Brazil have a rich tradition of success on the world youth stage. In 2003, they claimed their third FIFA U-17 World Cup crown in four attempts and also hit the jackpot in the U-20 event, tieing four-time champions Argentina as the record winners in the category and becoming the first side in history to claim both titles in the same year.
|Brazilian Lulinha tricks Columbian Junior Romero during Ecuador 2007|
Unsurprisingly, they went into 2005 as the overwhelming favourites to record a double triumph. However, in the senior of the two tournaments, the side committed the unforgivable sin of losing to arch-rivals Argentina in their semi-final contest, before their much-hyped U-17 team fell to a 3-0 defeat by Mexico in a one-sided final in Peru. Brazilian pride had been damaged.
Nevertheless, after storming to the U-20 and U-17 continental titles earlier this year, charming South American audiences along the way in their identifiable, flair-conscious style, confidence was high that the Brazilians were poised to restore their status as planet football's youth kings in 2007. With the U-20s' assault on glory having recently blown up in smoke on Canadian soil, that objective rests solely in the hands of their juniors, whose FIFA U-17 World Cup Korea 2007 campaign will begin against New Zealand on 18 August.

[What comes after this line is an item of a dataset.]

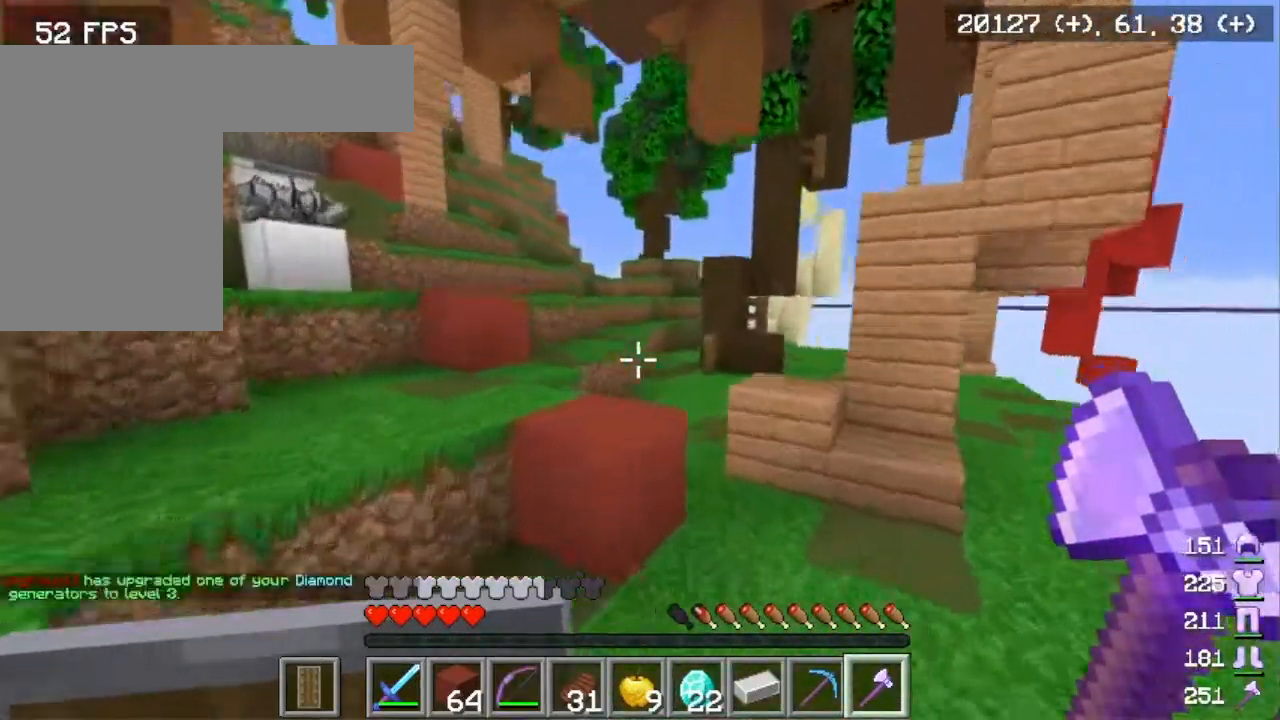
{"keys": ["w"], "mouse": [], "events": []}
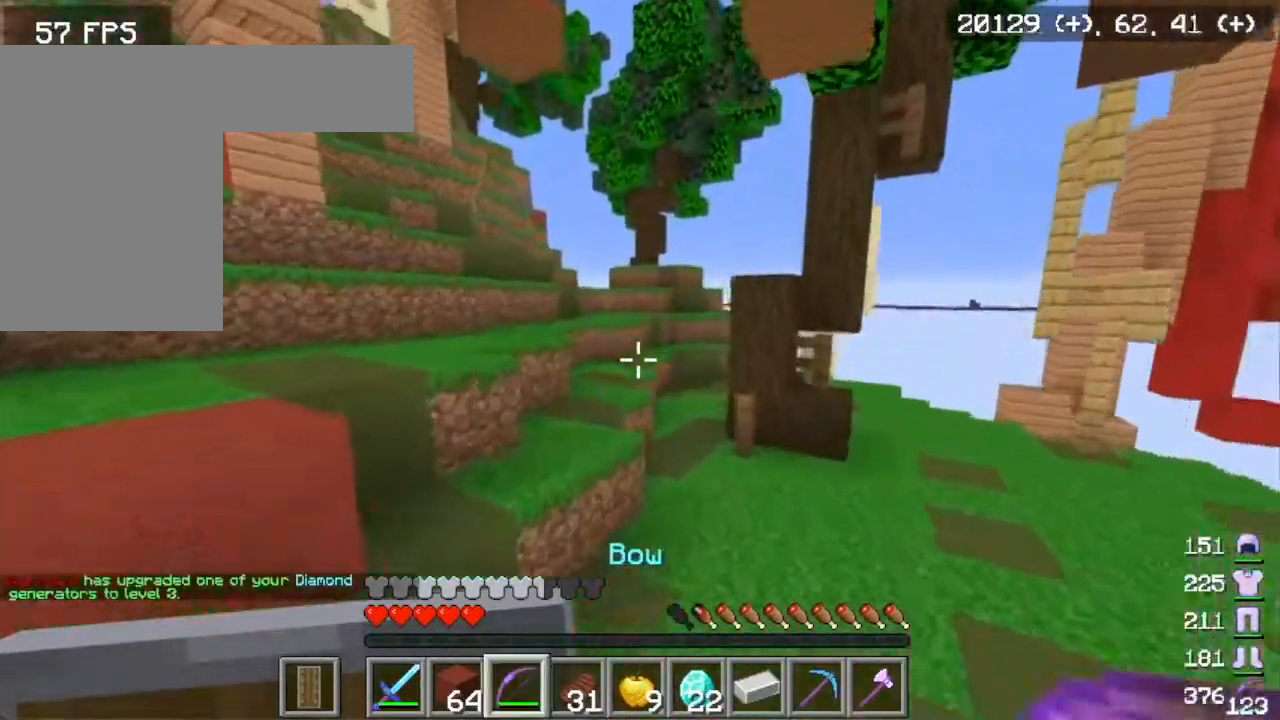
{"keys": ["w"], "mouse": [], "events": [[167, "a", "down"], [400, "a", "up"]]}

While few would dispute that Lucho Nizzo's side possesses the talent to both exhilarate and conquer the watching world, the question remains which of the Seleção's contrasting faces will turn up in the Far East: the irrepressible machine that powered through the final phase of the South American U-17 Championship to take gold in March, or the one that lethargically scraped through to the concluding round in Ecuador and, more recently, was eliminated from the Pan American Games Rio 2007 by La Tri, a side they whitewashed in their own backyard just months earlier.
At his disposal, Nizzo certainly has one of the most skilful casts Brazil has ever boasted at this level, and his players are well aware of the fruits of an impressive showing. Marcelo (Real Madrid), Ramon (CSKA Moscow), Celsinho (Lokomotiv Moscow), Denilson (Arsenal) and Anderson (Manchester United) were all fast-tracked to Europe following Peru 2005, and it is inevitable that a selection of their successors will follow their route to the lucrative shores of the Old Continent.
Corinthians boy wonder Lulinha, who pocketed both the best player and top scorer awards at the South American U-17 Championship earlier this year, will enter the world finals with immense hype to justify, but the Seleção are far more than just a one-man team.
In Alex of Vasco, they have a player whose guile, dribbling and speed can serve to unbuckle the meanest of backlines, while Tales is the latest sparkling product on Internacional's stunning conveyor belt and striker Maicon is a frightening proposition for opposition defences.
Brazilian football has been graced by some memorable siblings over the years, among them the Fantoni brothers, Zico and Edu, Rai and Socrates, and Assis and Ronaldinho. The latter pair are, in fact, both graduates of the FIFA U-17 World Cup, the current Barcelona superstar inspiring the Seleção to victory at Egypt 1997, ten years after his older brother experienced heartache in Canada.
Running the Brazilian flanks in Korea will be Rafael and Fabio, identical twins who have been already been heralded as the long-term successors to Cafu and Roberto Carlos at senior level. Sharing parallel traits; a remarkable engine, the ability to take on opponents and an impressive end product, Manchester United will have the opportunity to exercise a pre-contract agreement and take them from Fluminense to Old Trafford in July 2008.
Right-wingback Rafael was one of Brazil's star performers during the Pan American Games, while No6 Fabio was, Lulinha aside, arguably the most illuminative figure at the 2007 South American U-17 Championship, where he finished as runner-up on the scoring chart with seven goals.
All or nothing
The ingredients are there for Brazil. It is now up to Nizzo to evoke the best from his charges, as his predecessor Edgar Pereira did so masterfully en route to glory at Ecuador 2007. With New Zealand, England and Korea DPR for company in Group B, the tactician will be keen to avoid making the slow start that complicated the team's route to the final phase of the continental finals.
But if the Seleção U-17s can hit the sort of form that drove them to overcome Argentina 2-0, Peru 4-0, Venezuela 4-0 and the hosts 5-2 to claim regional bragging rights in March, the rest of the world will have their work cut out denying them a return to the top of the podium on 9 September.